Structure-Related Electrochemical Behavior of Sulfur-Rich Polymer Cathode with Solid-Solid Conversion in Lithium-Sulfur Batteries

Abstract Severe shuttle effect of sulfur cathodes hinders commercial application of lithium-sulfur batteries. Current technologies for sulfur cathodes by physical confinement and chemical absorptions are not enough to solve the issues of the sulfur cathodes. Organosulfur cathodes with solid-solid conversions were proposed to fundamentally avoid shuttle effect. However, in previous reports, low sulfur content and complicated electrochemical process prevent application of organosulfur cathodes in lithium-sulfur batteries.
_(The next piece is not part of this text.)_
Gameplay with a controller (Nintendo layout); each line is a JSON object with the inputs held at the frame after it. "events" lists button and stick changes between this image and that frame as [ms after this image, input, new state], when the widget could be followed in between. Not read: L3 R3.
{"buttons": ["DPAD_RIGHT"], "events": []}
Herein, we report new solid-solid conversion based on the organosulfur cathodes in ether-based electrolytes by developing sulfur-chain controlling strategy to obtain trisulfide polymers with high sulfur content over 76 wt%. Furthermore, reaction mechanism of sulfur-based cathodes is analyzed by constructing different sulfur chains based on the strategy. Theoretical calculations suggest polymers with disulfide bonds might exhibit new lithiation behavior, which is consistent with electrochemical results. This work demonstrates new electrochemical behavior of organosulfur cathode with solid-solid conversion and show promising application prospect of these polymers.